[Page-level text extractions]
++++

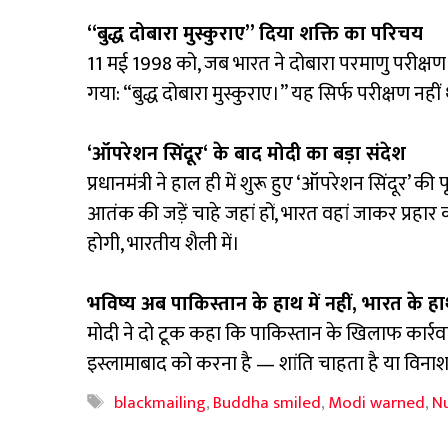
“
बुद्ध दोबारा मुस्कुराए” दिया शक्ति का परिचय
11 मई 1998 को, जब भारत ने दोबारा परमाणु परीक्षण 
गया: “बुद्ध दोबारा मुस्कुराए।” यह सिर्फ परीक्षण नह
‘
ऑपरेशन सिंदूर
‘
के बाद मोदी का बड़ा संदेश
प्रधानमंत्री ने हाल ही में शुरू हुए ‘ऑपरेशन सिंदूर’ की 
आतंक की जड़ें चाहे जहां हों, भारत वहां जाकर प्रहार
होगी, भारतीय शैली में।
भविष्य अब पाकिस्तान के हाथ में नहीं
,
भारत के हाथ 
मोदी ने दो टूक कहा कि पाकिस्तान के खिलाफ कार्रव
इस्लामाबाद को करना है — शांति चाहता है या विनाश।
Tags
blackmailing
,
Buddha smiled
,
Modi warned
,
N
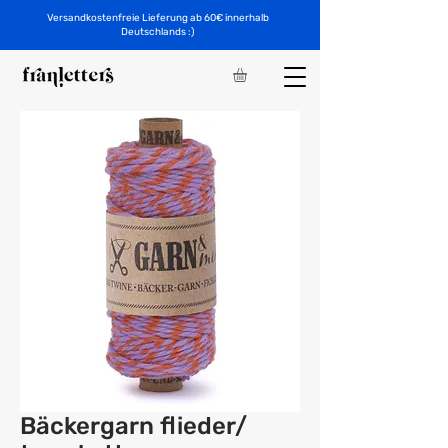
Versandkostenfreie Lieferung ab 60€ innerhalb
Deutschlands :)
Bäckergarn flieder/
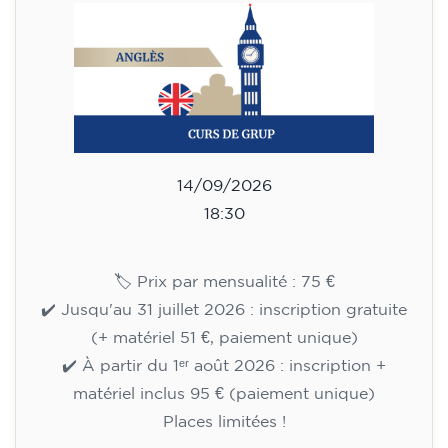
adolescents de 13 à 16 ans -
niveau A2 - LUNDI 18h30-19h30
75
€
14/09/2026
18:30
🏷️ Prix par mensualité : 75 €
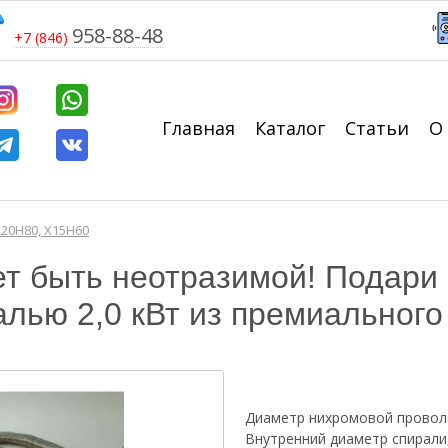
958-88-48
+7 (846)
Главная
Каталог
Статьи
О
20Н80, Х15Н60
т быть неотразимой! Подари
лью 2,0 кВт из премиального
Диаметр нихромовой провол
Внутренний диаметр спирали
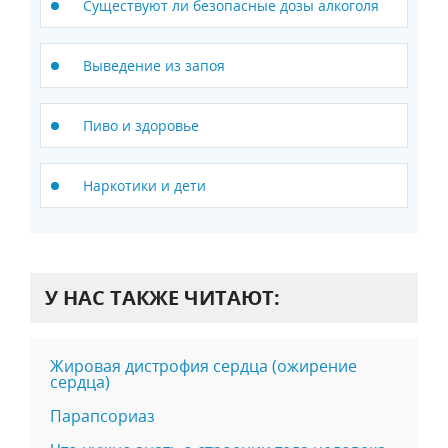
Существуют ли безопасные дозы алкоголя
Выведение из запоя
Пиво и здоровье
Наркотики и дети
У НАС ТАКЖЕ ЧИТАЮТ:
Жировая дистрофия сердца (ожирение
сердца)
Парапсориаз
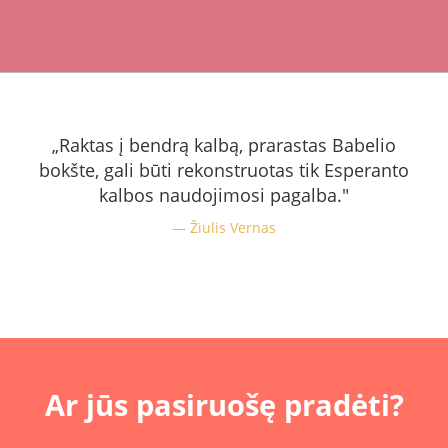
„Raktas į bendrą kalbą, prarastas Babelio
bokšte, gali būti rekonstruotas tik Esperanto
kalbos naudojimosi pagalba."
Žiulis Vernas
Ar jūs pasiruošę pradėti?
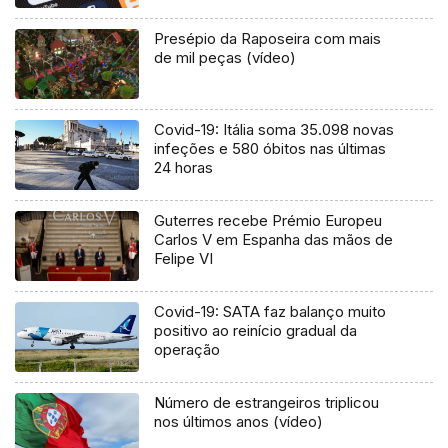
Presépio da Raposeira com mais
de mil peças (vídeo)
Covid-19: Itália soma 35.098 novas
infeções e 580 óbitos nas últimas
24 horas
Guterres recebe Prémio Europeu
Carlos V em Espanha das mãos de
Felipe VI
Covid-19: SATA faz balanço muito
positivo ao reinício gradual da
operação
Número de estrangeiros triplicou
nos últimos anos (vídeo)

++++

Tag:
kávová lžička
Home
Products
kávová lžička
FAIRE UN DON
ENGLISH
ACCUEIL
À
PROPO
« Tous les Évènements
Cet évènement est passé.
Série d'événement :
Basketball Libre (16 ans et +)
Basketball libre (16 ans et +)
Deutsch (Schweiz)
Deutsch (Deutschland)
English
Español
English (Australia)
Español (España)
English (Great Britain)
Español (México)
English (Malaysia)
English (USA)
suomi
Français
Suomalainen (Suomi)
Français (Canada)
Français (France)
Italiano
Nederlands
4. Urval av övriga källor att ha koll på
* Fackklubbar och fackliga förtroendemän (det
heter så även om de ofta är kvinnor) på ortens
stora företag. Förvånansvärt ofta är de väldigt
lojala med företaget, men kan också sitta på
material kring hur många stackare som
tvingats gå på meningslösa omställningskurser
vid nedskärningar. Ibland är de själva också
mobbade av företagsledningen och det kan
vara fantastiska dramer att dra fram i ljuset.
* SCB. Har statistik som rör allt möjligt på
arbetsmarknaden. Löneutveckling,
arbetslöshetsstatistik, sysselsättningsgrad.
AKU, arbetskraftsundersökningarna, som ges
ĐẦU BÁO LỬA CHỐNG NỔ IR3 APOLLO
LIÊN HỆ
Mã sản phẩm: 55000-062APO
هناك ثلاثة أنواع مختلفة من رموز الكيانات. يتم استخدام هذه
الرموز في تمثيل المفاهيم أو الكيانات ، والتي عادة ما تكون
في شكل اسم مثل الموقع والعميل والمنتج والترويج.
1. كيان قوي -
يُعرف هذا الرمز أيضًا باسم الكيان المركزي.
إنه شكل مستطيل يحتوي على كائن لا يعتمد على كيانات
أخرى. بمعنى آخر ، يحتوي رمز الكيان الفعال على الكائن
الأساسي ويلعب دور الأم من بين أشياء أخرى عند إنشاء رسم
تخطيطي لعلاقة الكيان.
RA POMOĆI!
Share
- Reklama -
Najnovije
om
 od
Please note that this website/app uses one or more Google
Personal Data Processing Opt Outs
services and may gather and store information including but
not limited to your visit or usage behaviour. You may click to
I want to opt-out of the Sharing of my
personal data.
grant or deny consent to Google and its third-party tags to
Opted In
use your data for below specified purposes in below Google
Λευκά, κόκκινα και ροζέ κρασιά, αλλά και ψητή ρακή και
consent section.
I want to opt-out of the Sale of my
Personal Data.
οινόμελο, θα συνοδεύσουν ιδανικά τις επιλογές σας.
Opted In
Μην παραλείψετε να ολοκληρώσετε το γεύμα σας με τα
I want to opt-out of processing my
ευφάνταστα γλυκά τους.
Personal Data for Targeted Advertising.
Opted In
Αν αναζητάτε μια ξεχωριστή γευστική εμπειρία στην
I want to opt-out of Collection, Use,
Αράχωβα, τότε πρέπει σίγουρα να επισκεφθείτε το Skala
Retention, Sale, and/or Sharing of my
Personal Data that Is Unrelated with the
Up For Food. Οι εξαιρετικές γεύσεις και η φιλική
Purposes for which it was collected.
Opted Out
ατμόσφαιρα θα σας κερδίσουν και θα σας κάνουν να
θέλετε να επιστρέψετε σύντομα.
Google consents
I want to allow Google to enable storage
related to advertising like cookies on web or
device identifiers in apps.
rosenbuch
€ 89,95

++++

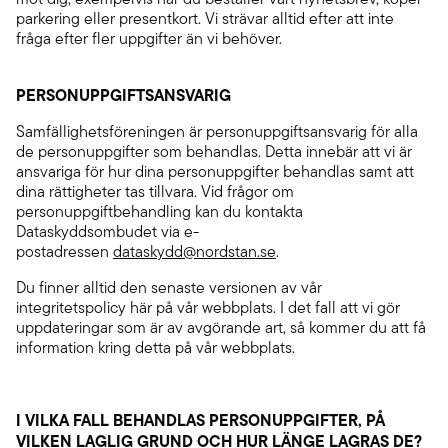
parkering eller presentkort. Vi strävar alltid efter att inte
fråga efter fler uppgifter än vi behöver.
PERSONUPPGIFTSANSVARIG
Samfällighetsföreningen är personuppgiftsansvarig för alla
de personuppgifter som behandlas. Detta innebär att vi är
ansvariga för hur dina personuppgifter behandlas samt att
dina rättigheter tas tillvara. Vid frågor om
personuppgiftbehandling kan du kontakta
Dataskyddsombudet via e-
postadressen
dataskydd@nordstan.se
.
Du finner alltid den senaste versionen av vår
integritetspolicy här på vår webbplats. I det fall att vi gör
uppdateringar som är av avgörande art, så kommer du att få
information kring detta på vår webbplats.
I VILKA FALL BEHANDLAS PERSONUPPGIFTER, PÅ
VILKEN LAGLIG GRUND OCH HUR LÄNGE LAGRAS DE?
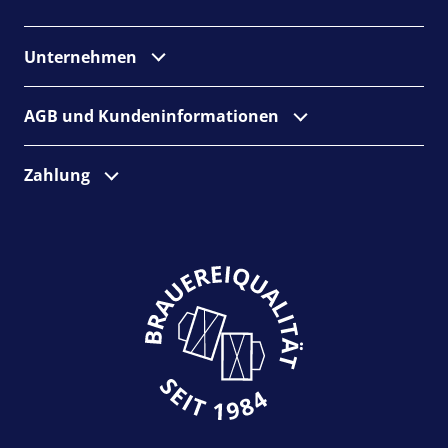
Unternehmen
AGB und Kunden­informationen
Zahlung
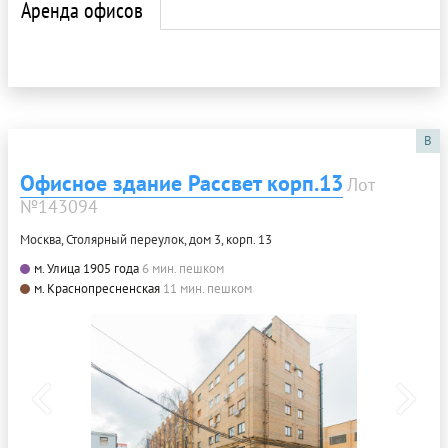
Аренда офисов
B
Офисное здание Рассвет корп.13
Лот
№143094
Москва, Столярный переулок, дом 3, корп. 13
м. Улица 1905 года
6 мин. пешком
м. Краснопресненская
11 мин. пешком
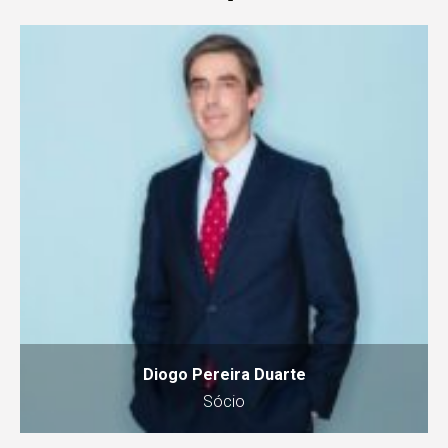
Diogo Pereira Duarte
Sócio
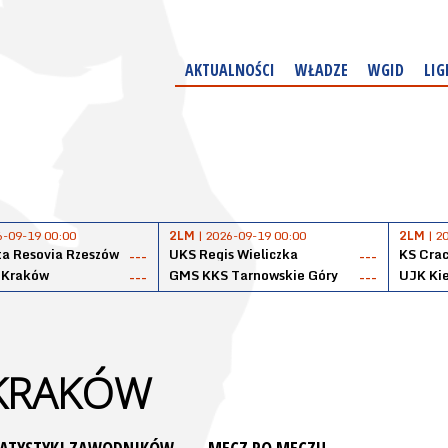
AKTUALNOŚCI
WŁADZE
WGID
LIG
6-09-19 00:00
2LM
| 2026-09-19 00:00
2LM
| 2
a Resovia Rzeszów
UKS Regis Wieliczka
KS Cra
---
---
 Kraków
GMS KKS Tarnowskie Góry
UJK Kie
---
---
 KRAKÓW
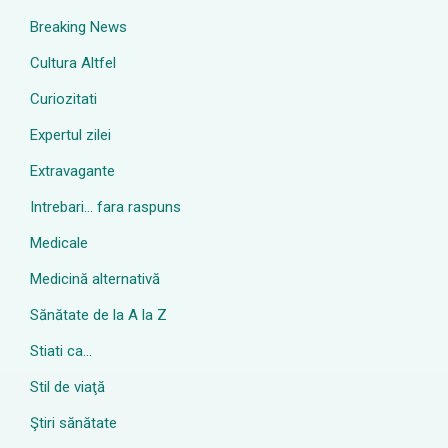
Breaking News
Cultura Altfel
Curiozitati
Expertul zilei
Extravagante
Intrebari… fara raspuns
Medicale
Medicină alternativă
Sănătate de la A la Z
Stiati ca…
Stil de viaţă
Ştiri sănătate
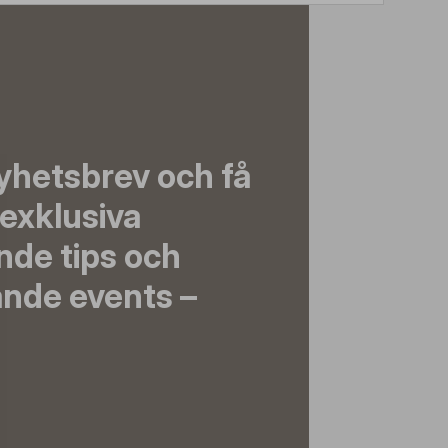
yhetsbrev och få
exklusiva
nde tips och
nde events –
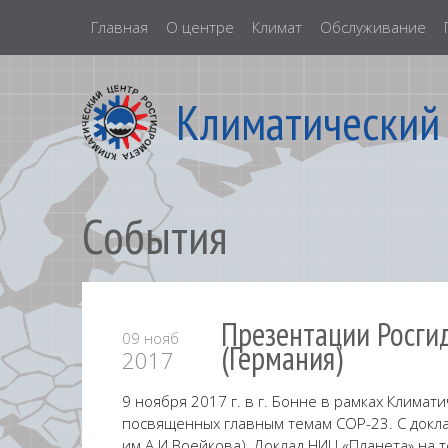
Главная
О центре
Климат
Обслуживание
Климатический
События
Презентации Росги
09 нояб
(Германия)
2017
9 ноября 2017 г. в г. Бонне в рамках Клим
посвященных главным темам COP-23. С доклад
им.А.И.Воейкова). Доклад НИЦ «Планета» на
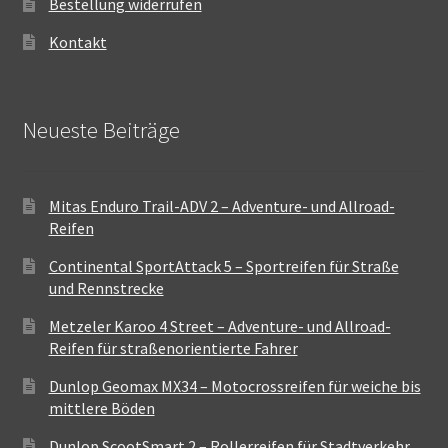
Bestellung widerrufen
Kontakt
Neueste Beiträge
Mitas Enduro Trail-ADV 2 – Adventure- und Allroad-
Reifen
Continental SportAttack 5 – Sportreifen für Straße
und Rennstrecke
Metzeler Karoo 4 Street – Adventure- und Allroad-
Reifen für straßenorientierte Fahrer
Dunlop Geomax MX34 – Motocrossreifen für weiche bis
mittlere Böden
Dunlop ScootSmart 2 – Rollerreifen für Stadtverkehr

++++

Job — Arrange everything in the listing from the line containing "Bestellung widerrufen" down to the line containing "Dunlop ScootSmart 2" as a Markdown table, numbering each row under Row and placing the text under Line. Leave out blank lines.

Exercise answer —
| Row | Line |
|---|---|
| 1 | Bestellung widerrufen |
| 2 | Kontakt |
| 3 | Neueste Beiträge |
| 4 | Mitas Enduro Trail-ADV 2 – Adventure- und Allroad- |
| 5 | Reifen |
| 6 | Continental SportAttack 5 – Sportreifen für Straße |
| 7 | und Rennstrecke |
| 8 | Metzeler Karoo 4 Street – Adventure- und Allroad- |
| 9 | Reifen für straßenorientierte Fahrer |
| 10 | Dunlop Geomax MX34 – Motocrossreifen für weiche bis |
| 11 | mittlere Böden |
| 12 | Dunlop ScootSmart 2 – Rollerreifen für Stadtverkehr |